A mother nearly died after dismissing her symptoms as the flu, not recognizing them as signs of sepsis, a life-threatening emergency that kills hundreds of thousands of Americans every year, according to a report by Fox News.
The woman, whose case was detailed by Fox News, described her experience in the kind of plain terms that make the story worth repeating. "I thought I had the flu," she said. What she actually had was sepsis, a condition in which the body's response to an infection spirals into a cascade of organ damage that can kill within hours.
Sepsis is one of the most common causes of death in hospitals in the United States. It kills more than 350,000 adults annually. It can follow any infection, including urinary tract infections, pneumonia, skin wounds, and gastrointestinal illness. Many of its early symptoms are the same ones people associate with a bad cold or flu: fever, chills, fatigue, body aches, and confusion.
That overlap is what makes sepsis so dangerous. People wait. They take over-the-counter medication. They rest and expect to feel better. By the time they seek emergency care, the infection may have already begun damaging kidneys, lungs, or other vital organs.

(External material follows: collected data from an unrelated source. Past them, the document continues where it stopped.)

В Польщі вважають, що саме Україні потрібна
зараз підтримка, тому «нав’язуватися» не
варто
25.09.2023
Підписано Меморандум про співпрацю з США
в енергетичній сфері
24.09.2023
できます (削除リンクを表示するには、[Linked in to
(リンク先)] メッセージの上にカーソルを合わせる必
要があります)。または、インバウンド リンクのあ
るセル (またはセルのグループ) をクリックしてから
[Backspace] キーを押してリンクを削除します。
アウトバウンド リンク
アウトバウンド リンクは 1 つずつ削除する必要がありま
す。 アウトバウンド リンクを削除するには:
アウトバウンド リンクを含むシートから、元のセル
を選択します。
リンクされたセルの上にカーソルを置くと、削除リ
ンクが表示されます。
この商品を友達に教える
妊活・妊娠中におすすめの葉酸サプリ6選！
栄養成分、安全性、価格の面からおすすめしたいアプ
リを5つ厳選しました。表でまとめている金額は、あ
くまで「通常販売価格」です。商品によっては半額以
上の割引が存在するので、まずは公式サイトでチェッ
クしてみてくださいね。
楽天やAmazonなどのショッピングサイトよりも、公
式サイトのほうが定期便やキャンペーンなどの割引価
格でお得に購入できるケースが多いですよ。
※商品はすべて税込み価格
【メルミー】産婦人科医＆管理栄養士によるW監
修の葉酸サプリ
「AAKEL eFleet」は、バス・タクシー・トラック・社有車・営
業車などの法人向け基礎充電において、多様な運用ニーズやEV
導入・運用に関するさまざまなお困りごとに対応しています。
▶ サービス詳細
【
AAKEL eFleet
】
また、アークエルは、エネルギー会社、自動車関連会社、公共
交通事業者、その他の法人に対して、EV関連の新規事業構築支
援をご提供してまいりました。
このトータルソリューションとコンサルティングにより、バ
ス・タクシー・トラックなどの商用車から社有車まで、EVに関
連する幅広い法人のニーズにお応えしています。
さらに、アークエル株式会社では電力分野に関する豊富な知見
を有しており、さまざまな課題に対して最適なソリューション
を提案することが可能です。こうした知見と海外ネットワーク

The woman in this case survived. Her recovery required intensive hospital treatment, and she has since spoken publicly about her experience to help others recognize the warning signs earlier. Fox News reported that she wants people to understand that sepsis can follow what seems like a routine illness and that waiting to see if symptoms improve can be fatal.
Clinicians who treat sepsis say the key is speed. The faster a patient receives IV antibiotics and fluids, the better the odds of survival. Each hour of delay increases the risk of organ failure and death. That urgency is why medical professionals push for public awareness campaigns: the patient or a family member often has to be the one who demands evaluation before a doctor even sees them.
Symptoms that should prompt immediate emergency care include a high or very low temperature, a heart rate above 90 beats per minute, breathing faster than normal, confusion or disorientation, and skin that appears mottled or feels clammy. Anyone who suspects sepsis is advised to go to an emergency room immediately rather than waiting for an appointment.
The woman's case is one of thousands that advocates use to illustrate why the public needs better information. Sepsis does not always look dramatic at first. It looks like the flu. And that, doctors say, is exactly the problem.